[THE DATA]
= Beginning of Section =
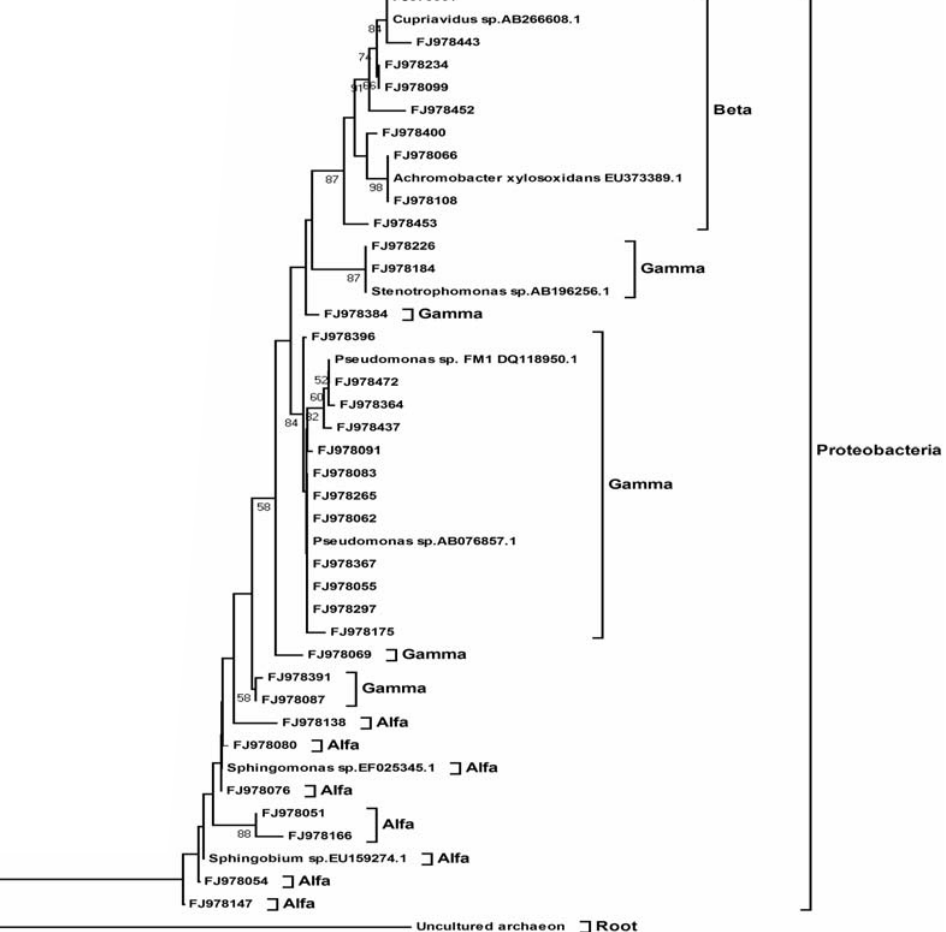
Figure 1. Phylogenetic tree based on the partial sequences of 16S rDNA from the consortium, generated by the MEGA program, version 4. The distance matrix was calculated using the “Neighbor-Joining” algorithm and the nucleotide substitution method “Kimura 2-P”, with a “bootstrap” of 1000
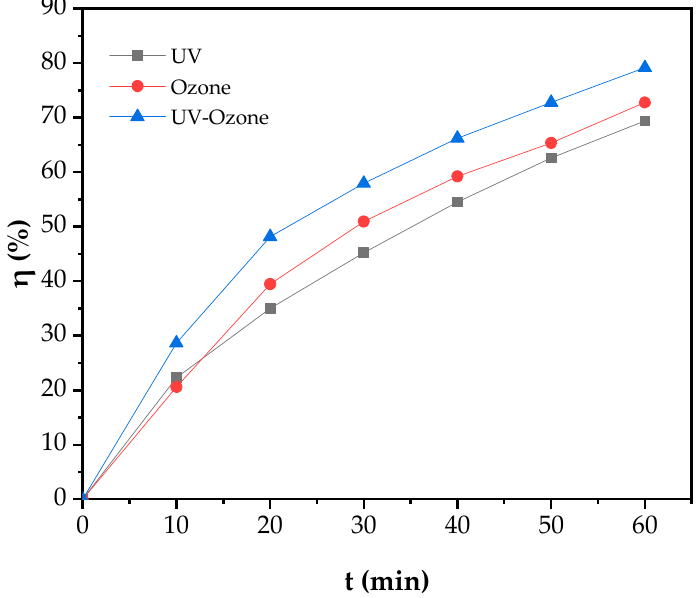
Figure 2. Comparison of UV, Ozone, and UV-Ozone combination processes.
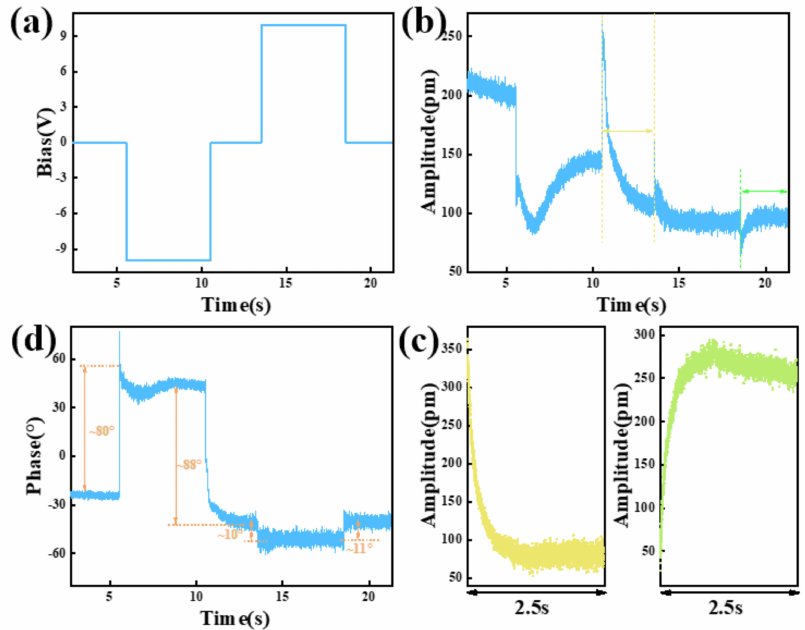
Figure 4. Relaxation dynamics in local electrochemical strain measurements of CIPS. ( a ) Illustrated DC profile applying in the relaxation measurements. ( b , d ) ESM amplitude-time and phase-time curves were obtained corresponding to the DC profile. ( c ) Zoomed—in relaxation curves of ( b ) were recorded after removing negative and positive DC voltage,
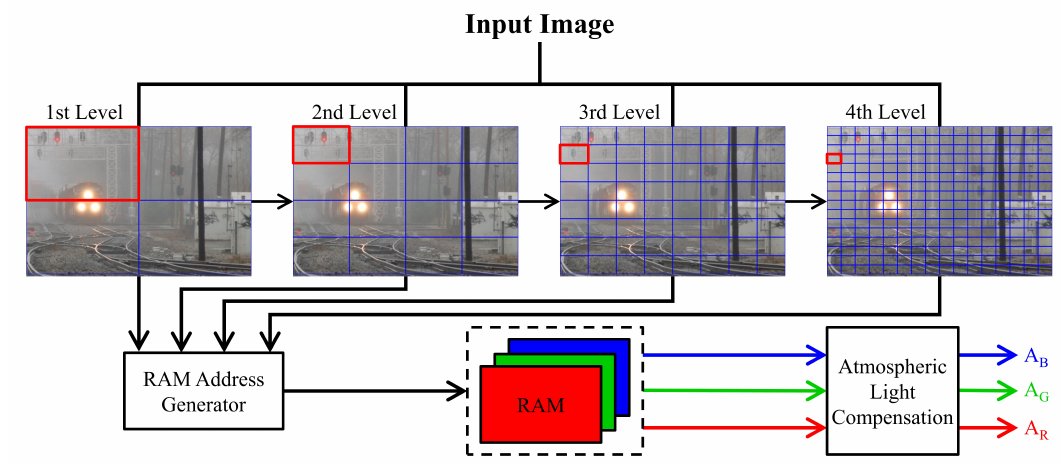
Figure 5. Parallel computing scheme for atmospheric light estimation and compensation.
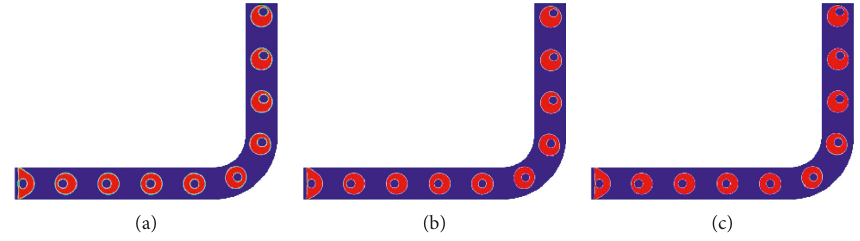
Figure 2: Grid independence test of different cell numbers n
= End of Section =
Would you set down the entries exactly as given, minus their pictures?

Figure 1. Phylogenetic tree based on the partial sequences of 16S rDNA from the consortium, generated by the MEGA program, version 4. The distance matrix was calculated using the “Neighbor-Joining” algorithm and the nucleotide substitution method “Kimura 2-P”, with a “bootstrap” of 1000
Figure 2. Comparison of UV, Ozone, and UV-Ozone combination processes.
Figure 4. Relaxation dynamics in local electrochemical strain measurements of CIPS. ( a ) Illustrated DC profile applying in the relaxation measurements. ( b , d ) ESM amplitude-time and phase-time curves were obtained corresponding to the DC profile. ( c ) Zoomed—in relaxation curves of ( b ) were recorded after removing negative and positive DC voltage,
Figure 5. Parallel computing scheme for atmospheric light estimation and compensation.
Figure 2: Grid independence test of different cell numbers n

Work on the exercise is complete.